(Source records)
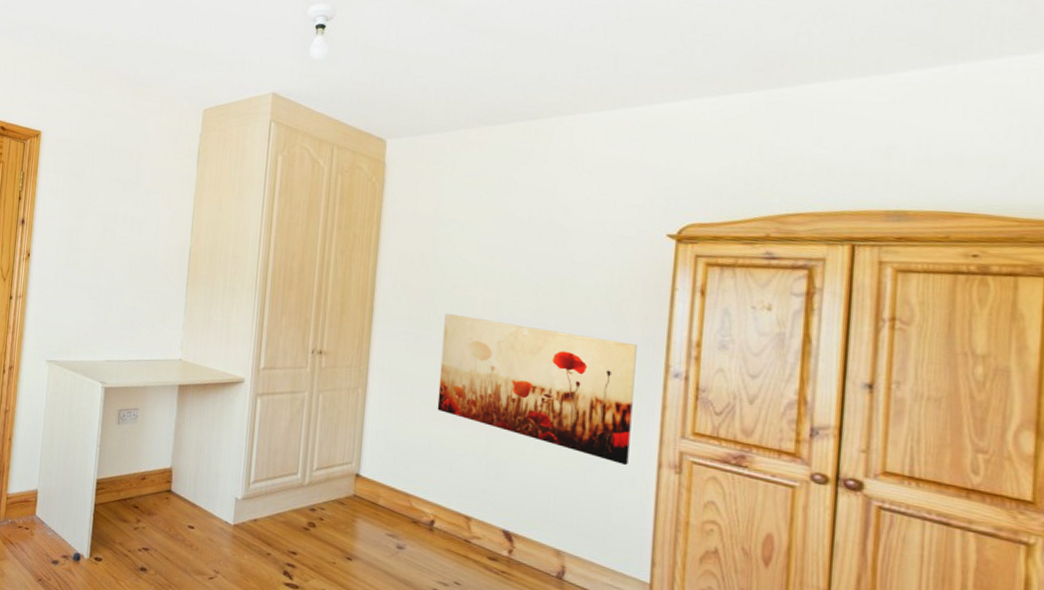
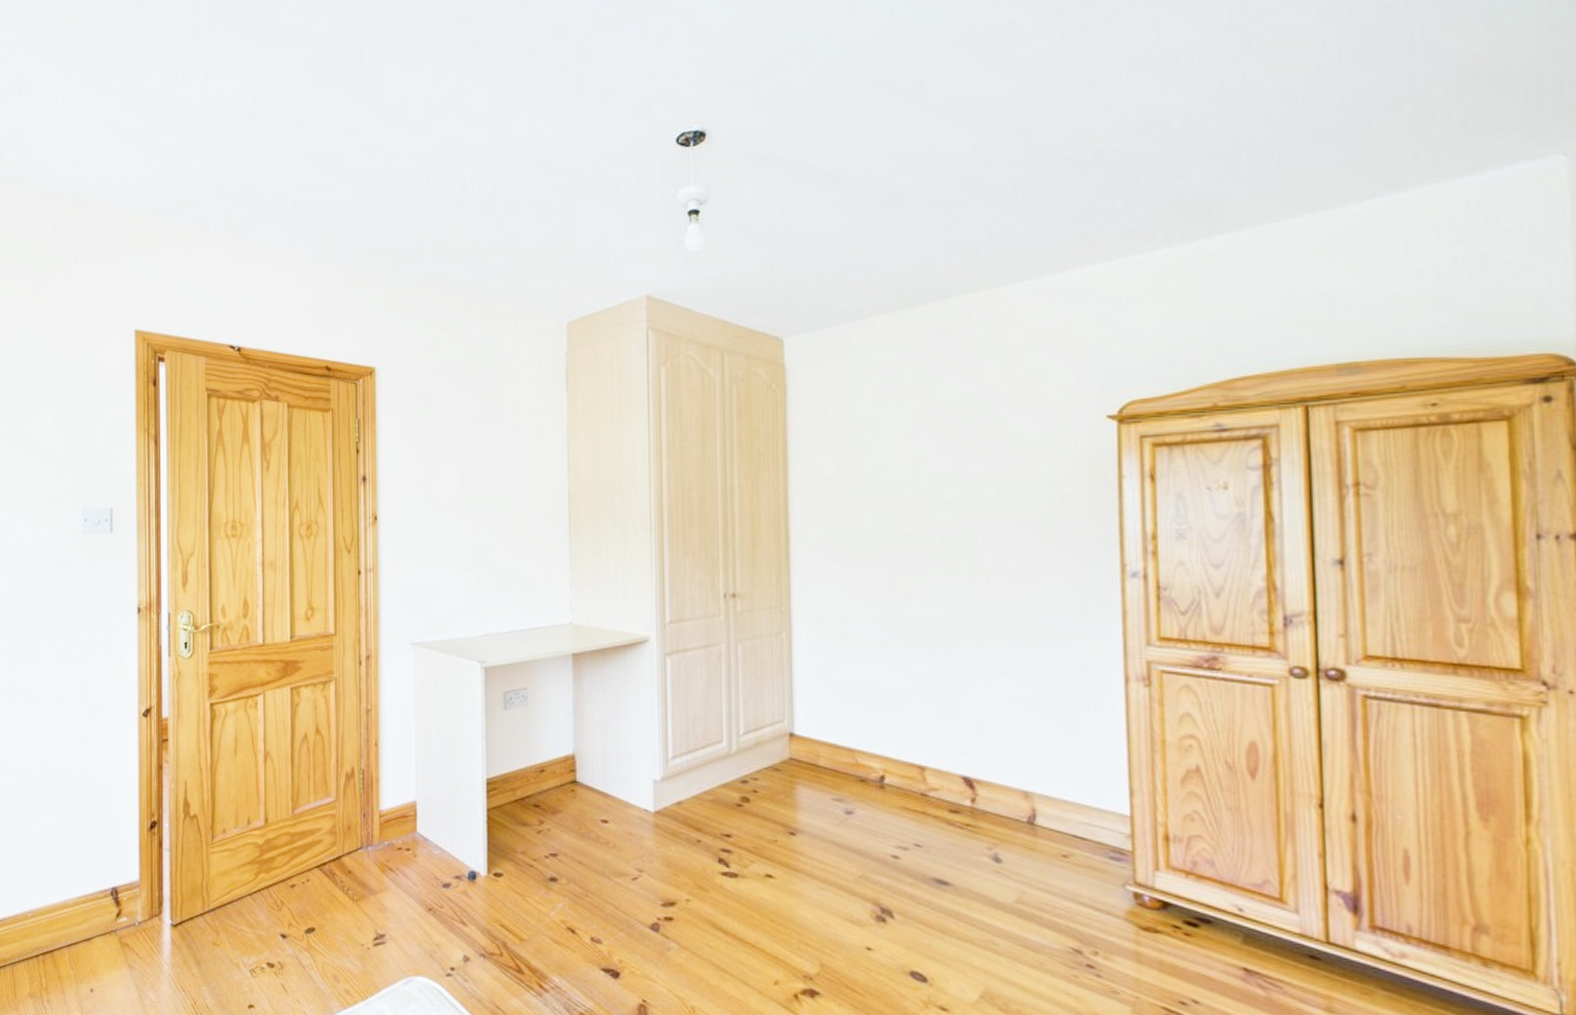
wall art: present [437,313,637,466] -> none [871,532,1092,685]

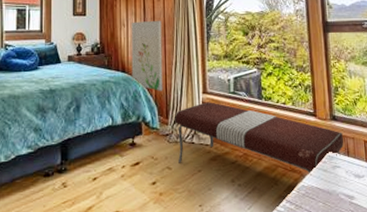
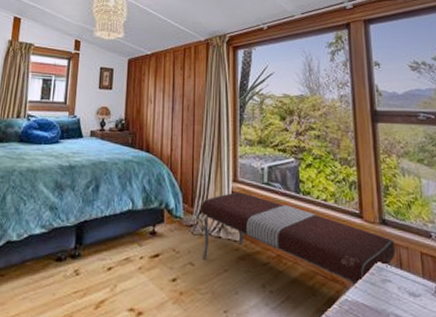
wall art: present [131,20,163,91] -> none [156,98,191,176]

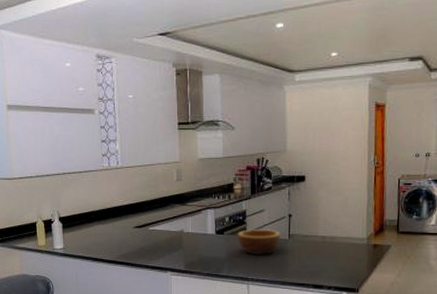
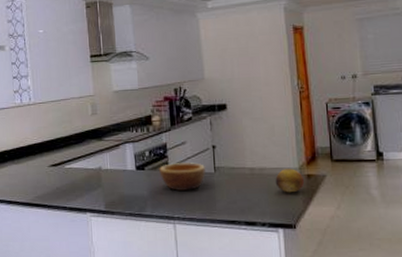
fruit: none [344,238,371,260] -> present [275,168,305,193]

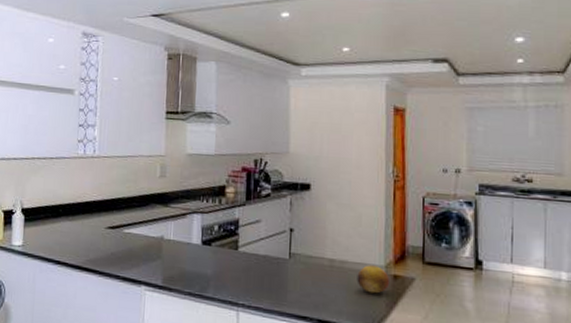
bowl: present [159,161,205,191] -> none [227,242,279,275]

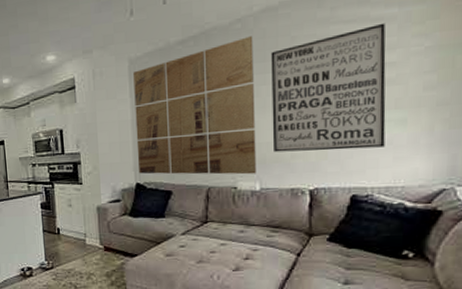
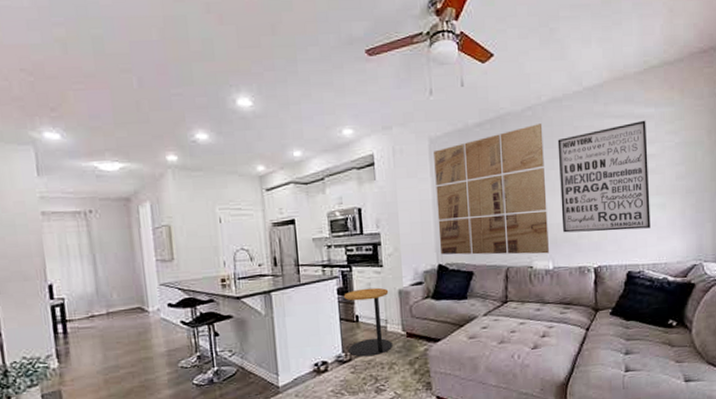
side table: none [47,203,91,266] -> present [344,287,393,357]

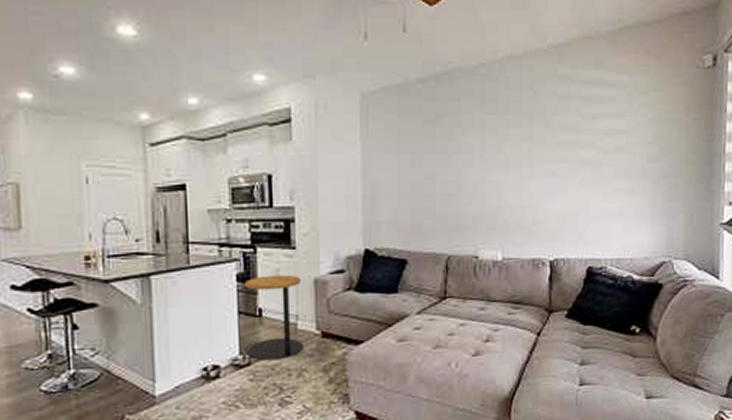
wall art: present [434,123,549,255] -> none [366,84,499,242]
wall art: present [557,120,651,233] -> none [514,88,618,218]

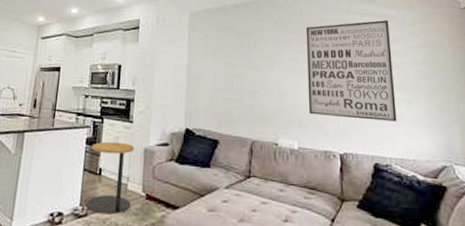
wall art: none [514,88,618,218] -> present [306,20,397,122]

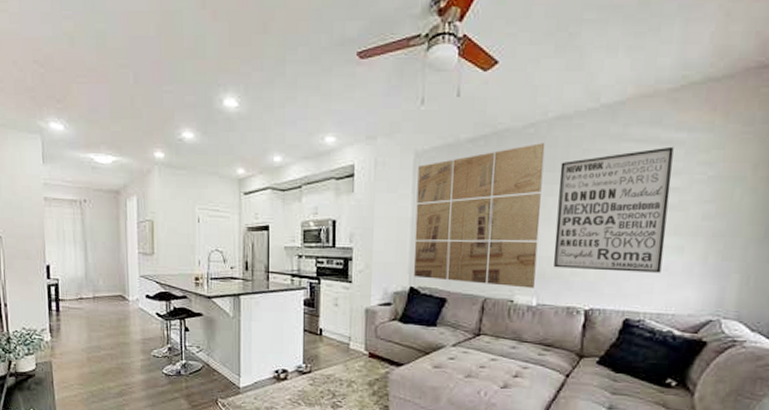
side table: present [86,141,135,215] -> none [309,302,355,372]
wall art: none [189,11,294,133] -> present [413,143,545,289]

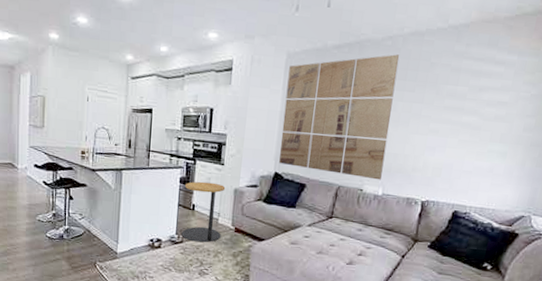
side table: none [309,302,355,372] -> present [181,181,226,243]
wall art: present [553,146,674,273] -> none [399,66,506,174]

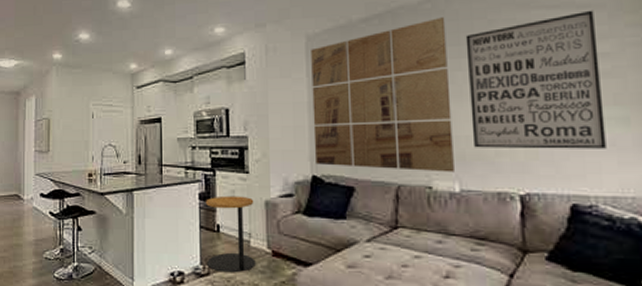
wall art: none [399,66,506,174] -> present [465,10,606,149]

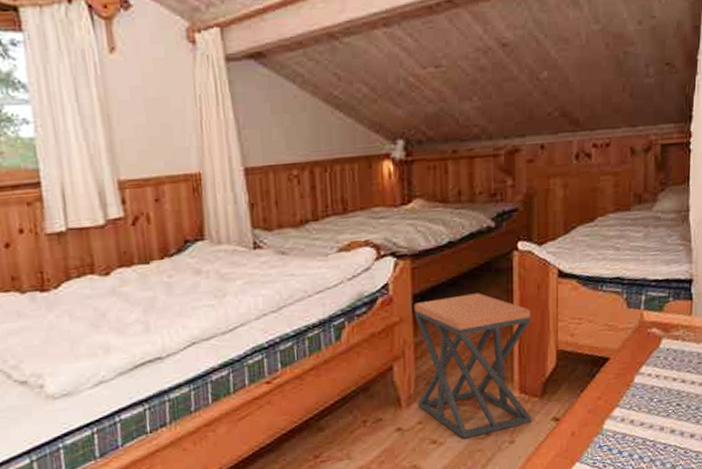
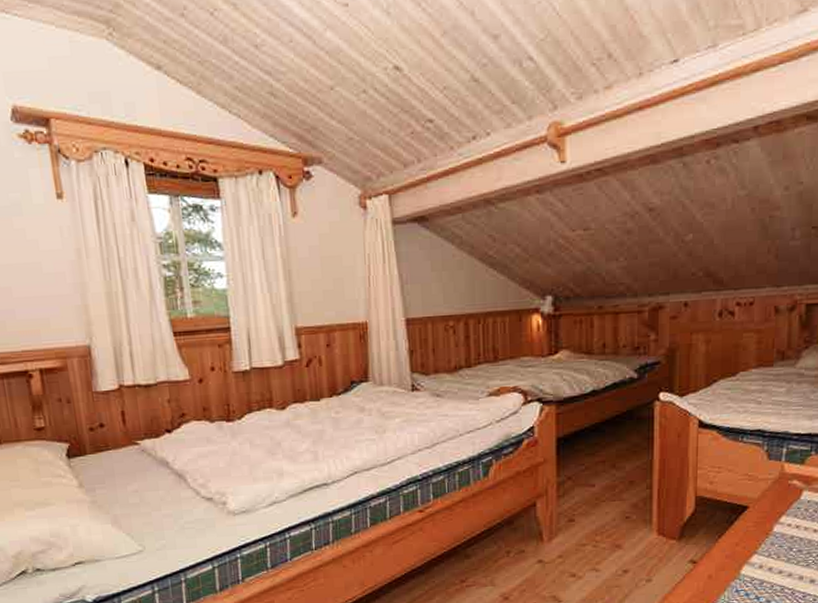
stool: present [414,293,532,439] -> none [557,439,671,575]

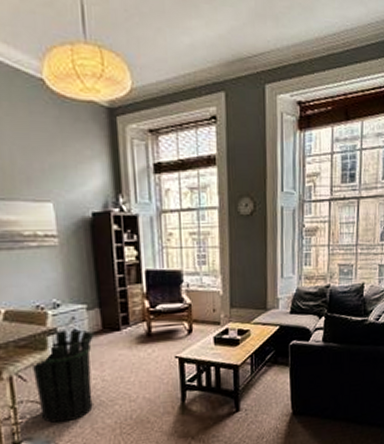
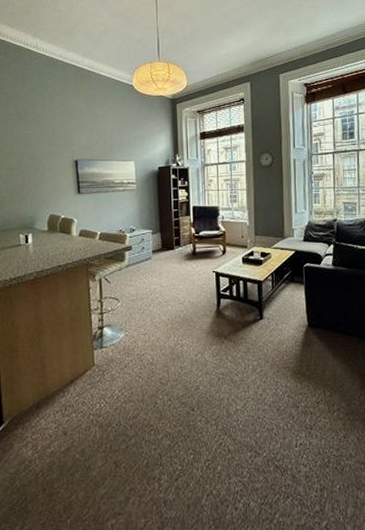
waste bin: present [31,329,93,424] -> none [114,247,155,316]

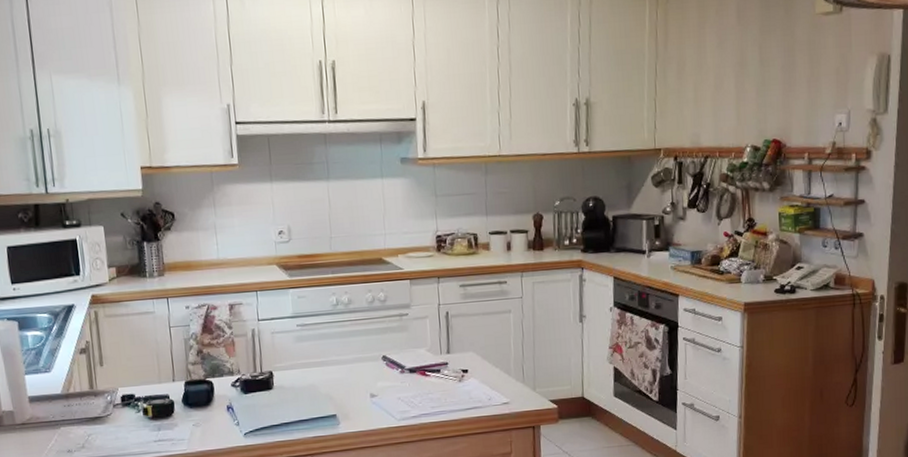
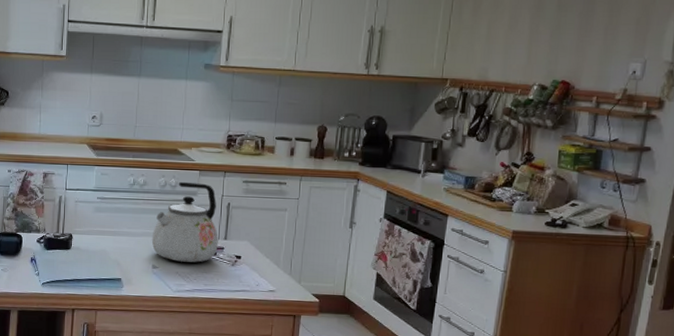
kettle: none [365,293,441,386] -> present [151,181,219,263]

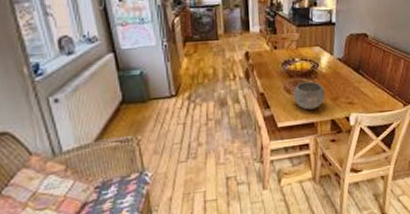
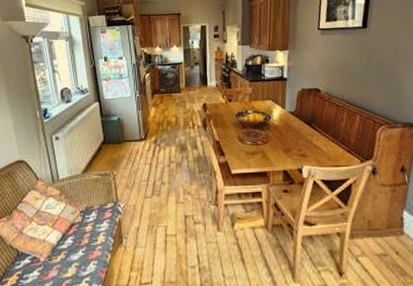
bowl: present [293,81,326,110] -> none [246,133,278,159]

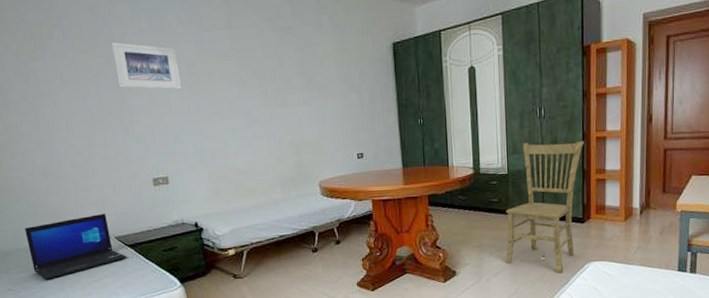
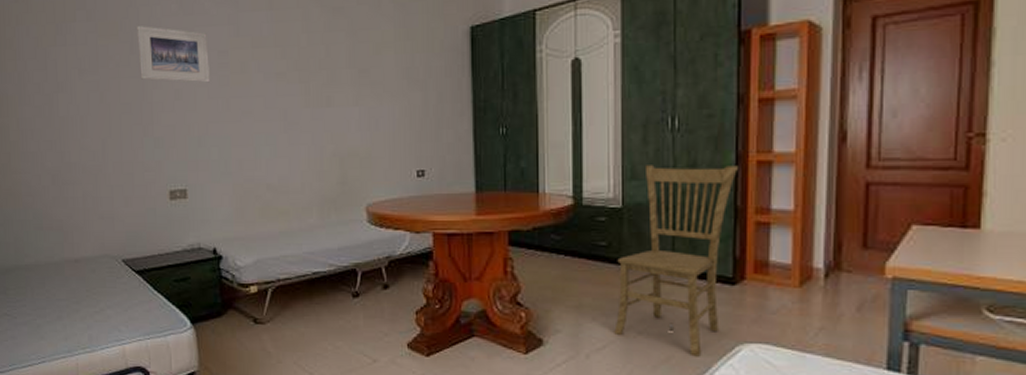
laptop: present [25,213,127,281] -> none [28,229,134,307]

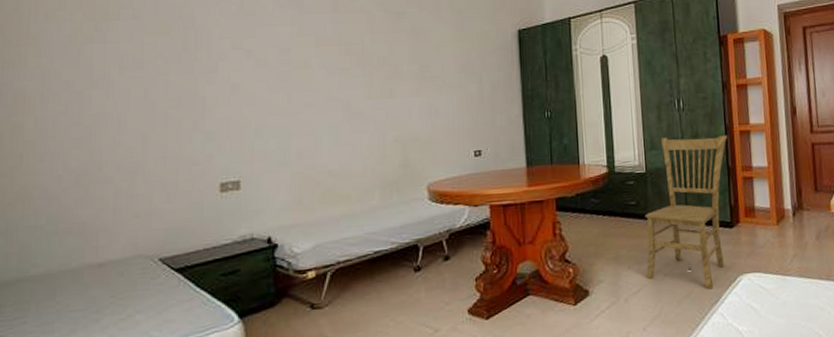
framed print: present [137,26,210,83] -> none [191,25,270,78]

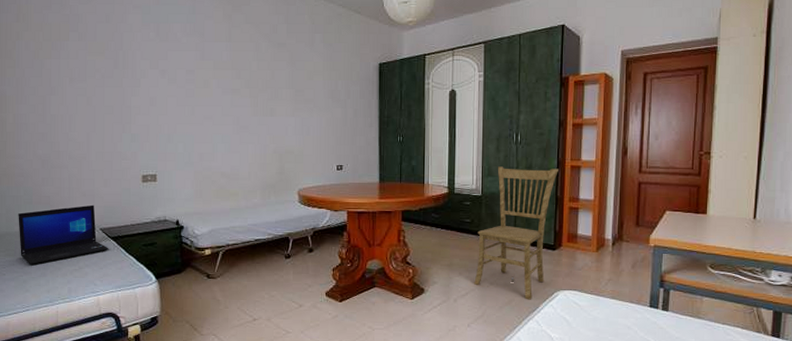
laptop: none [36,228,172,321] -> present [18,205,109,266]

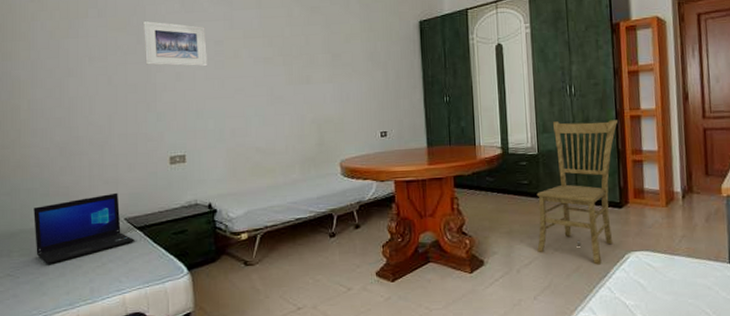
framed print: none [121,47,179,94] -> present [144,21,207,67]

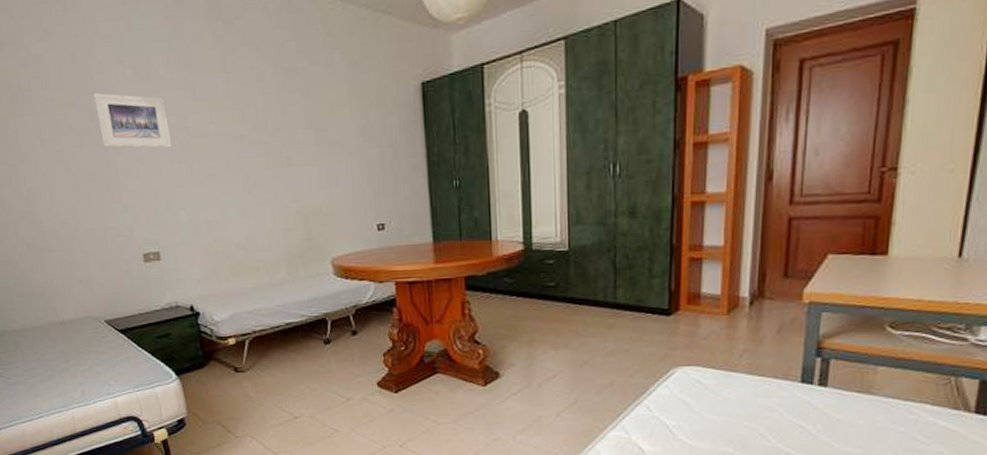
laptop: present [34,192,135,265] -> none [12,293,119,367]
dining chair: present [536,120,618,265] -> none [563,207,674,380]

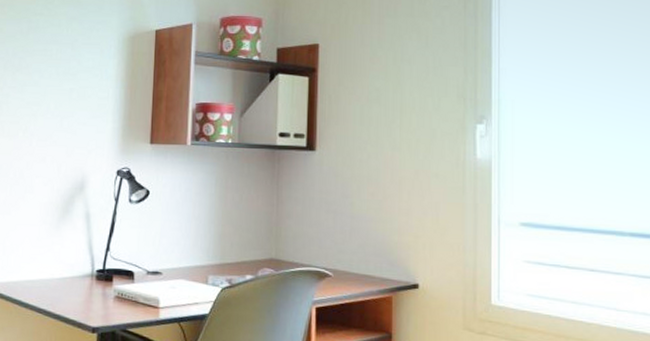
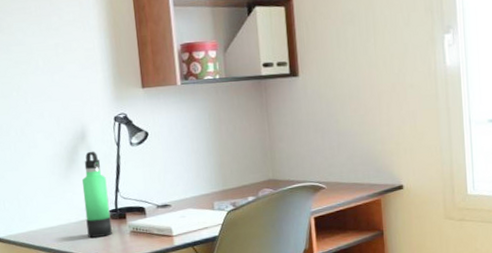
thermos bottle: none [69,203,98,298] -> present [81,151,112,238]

Goal of the exercise →
I would like the lines from the one with "wall art: none [514,88,618,218]" through the last line of the data above retyped exactly, with pictures left out, please.

Output of the task →
wall art: none [514,88,618,218] -> present [306,20,397,122]

side table: present [86,141,135,215] -> none [309,302,355,372]
wall art: none [189,11,294,133] -> present [413,143,545,289]

side table: none [309,302,355,372] -> present [181,181,226,243]
wall art: present [553,146,674,273] -> none [399,66,506,174]

wall art: none [399,66,506,174] -> present [465,10,606,149]

stool: present [414,293,532,439] -> none [557,439,671,575]

waste bin: present [31,329,93,424] -> none [114,247,155,316]

kettle: none [365,293,441,386] -> present [151,181,219,263]

bowl: present [293,81,326,110] -> none [246,133,278,159]

laptop: present [25,213,127,281] -> none [28,229,134,307]

framed print: present [137,26,210,83] -> none [191,25,270,78]

laptop: none [36,228,172,321] -> present [18,205,109,266]

framed print: none [121,47,179,94] -> present [144,21,207,67]

laptop: present [34,192,135,265] -> none [12,293,119,367]
dining chair: present [536,120,618,265] -> none [563,207,674,380]

thermos bottle: none [69,203,98,298] -> present [81,151,112,238]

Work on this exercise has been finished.